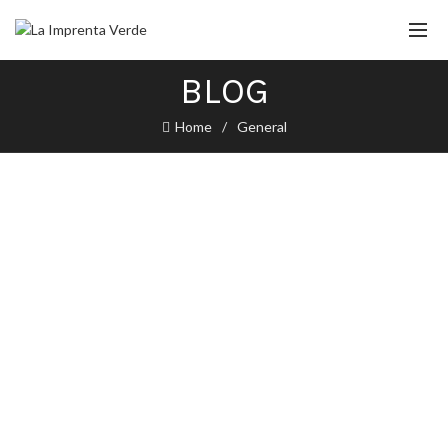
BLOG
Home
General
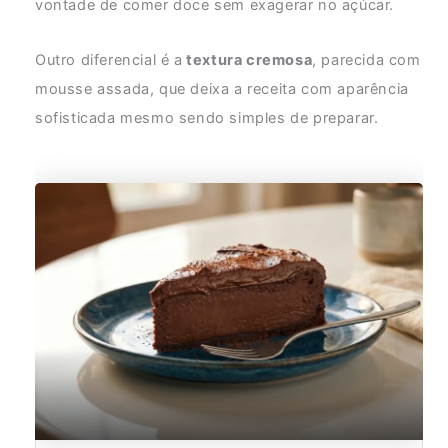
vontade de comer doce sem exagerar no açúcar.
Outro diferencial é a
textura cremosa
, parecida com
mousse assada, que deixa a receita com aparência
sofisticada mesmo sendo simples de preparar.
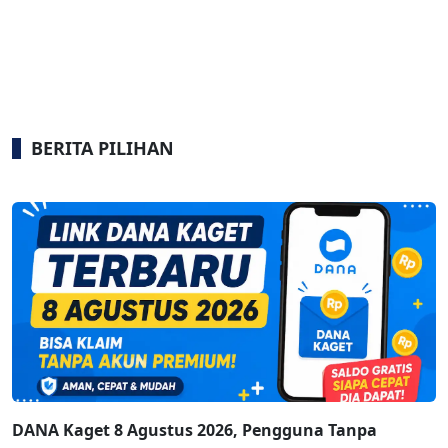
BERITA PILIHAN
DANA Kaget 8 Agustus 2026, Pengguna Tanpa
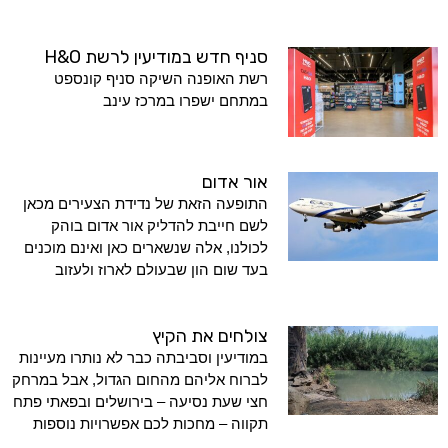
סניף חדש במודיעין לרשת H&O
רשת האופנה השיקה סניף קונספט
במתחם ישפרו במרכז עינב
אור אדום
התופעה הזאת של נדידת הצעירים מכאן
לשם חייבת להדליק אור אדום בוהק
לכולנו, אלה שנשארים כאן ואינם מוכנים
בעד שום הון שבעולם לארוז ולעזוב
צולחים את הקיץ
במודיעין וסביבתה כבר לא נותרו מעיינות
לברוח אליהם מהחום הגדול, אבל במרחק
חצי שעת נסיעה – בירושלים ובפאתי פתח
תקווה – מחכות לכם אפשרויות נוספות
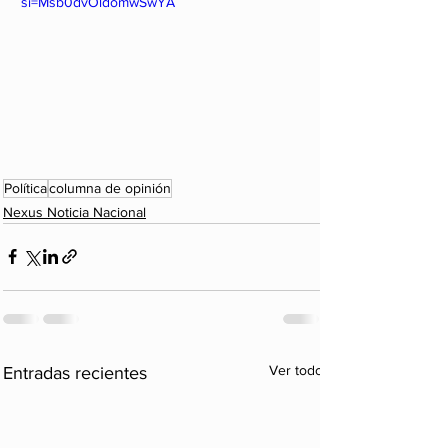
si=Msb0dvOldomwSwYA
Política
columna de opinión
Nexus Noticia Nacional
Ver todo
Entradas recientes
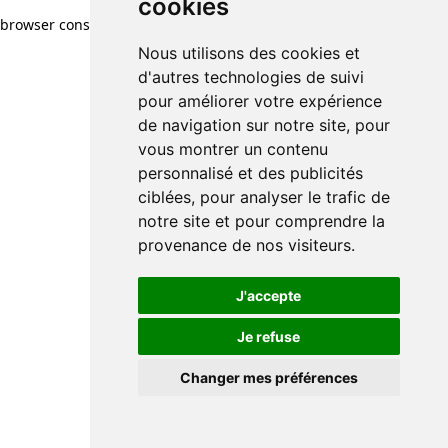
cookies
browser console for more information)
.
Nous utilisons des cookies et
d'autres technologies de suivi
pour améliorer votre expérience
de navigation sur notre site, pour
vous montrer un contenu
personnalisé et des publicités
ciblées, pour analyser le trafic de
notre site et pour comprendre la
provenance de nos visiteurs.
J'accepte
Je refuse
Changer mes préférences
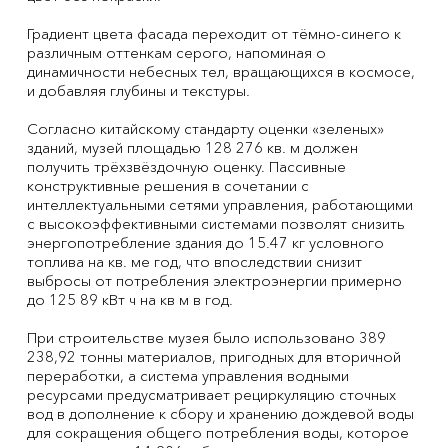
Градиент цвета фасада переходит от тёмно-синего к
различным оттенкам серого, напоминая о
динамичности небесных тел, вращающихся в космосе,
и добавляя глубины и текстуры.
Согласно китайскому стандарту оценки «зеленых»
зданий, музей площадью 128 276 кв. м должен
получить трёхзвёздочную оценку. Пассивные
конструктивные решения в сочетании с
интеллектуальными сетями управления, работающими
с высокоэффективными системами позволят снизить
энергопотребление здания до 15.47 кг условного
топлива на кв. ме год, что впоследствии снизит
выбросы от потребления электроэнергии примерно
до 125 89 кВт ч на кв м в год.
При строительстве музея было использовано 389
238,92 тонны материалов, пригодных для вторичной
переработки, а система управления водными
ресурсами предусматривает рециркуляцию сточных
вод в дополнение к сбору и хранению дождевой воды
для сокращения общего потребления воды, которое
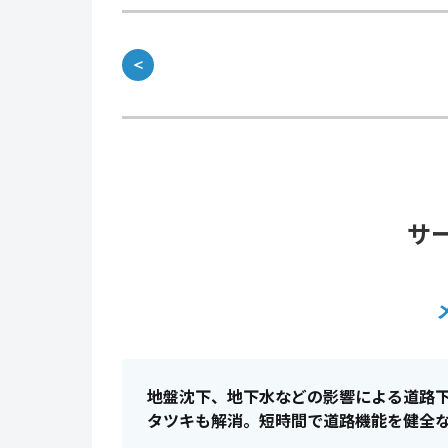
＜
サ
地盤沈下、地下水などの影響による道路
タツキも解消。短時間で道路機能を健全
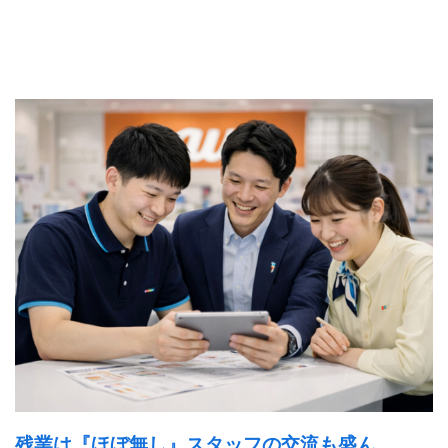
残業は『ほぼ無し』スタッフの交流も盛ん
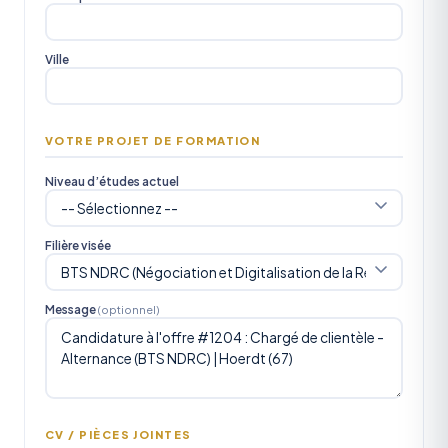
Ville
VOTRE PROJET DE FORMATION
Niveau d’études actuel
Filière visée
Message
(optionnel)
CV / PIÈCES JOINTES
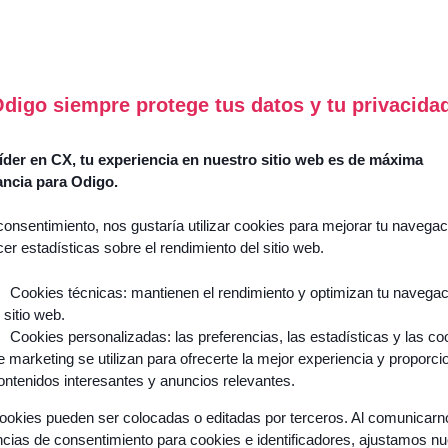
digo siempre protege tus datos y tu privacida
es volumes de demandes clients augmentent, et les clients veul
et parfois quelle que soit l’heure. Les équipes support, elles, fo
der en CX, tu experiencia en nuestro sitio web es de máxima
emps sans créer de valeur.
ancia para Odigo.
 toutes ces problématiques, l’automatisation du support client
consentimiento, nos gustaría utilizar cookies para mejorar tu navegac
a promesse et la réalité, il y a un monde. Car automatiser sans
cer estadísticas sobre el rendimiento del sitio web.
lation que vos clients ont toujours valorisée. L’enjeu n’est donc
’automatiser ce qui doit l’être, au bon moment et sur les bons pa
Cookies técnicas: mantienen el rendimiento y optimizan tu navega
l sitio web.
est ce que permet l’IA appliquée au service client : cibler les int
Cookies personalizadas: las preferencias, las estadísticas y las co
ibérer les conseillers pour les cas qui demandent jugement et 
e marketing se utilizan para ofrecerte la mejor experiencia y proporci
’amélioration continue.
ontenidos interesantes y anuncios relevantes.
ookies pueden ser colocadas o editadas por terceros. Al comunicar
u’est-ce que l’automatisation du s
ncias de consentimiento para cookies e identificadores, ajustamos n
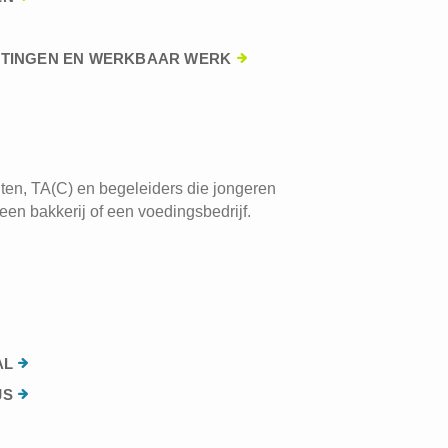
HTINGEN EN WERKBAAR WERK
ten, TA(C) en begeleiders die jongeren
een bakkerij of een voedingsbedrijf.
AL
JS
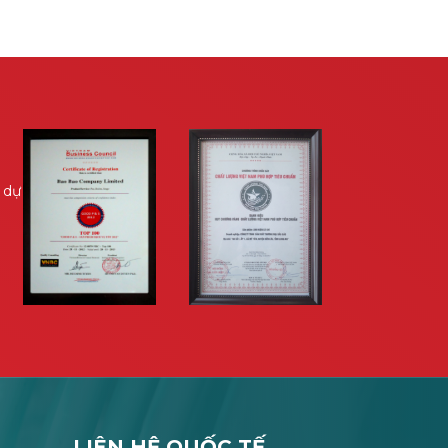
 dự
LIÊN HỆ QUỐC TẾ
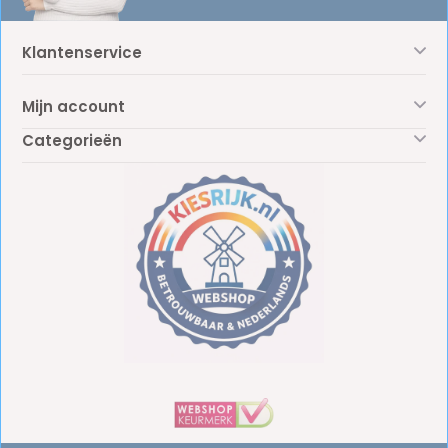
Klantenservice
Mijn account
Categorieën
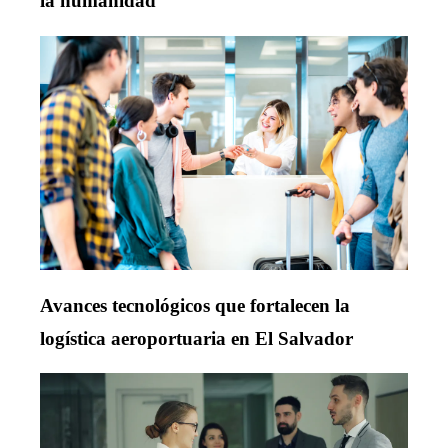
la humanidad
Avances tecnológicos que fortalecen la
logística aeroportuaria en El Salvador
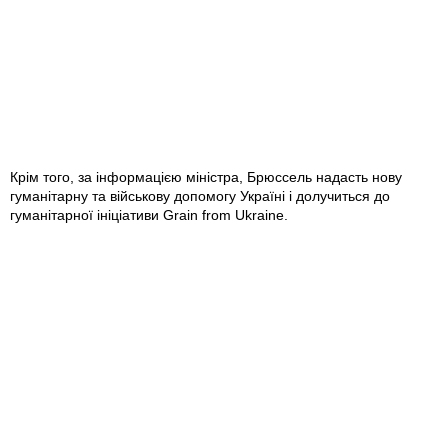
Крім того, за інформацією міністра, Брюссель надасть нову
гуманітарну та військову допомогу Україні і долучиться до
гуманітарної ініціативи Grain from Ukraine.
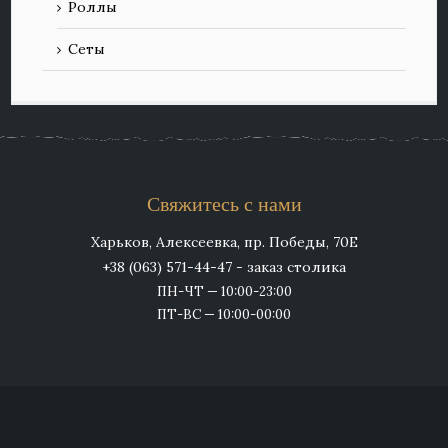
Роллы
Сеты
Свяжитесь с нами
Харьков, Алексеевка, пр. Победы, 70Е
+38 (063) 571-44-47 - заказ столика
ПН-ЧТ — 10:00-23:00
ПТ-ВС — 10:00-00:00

- [EXERCISE OBJECTIVE] Update the data from the line that has "HTINGEN EN WERKBAAR WERK" through the line that has "Categorieën" by replacing "Klantenservice" with "Klantendienst" and changing nothing else. Give those lines again without the pictures.

- [RESULT FOR THIS TASK]
HTINGEN EN WERKBAAR WERK
ten, TA(C) en begeleiders die jongeren
een bakkerij of een voedingsbedrijf.
AL
JS
 dự
LIÊN HỆ QUỐC TẾ
Klantendienst
Mijn account
Categorieën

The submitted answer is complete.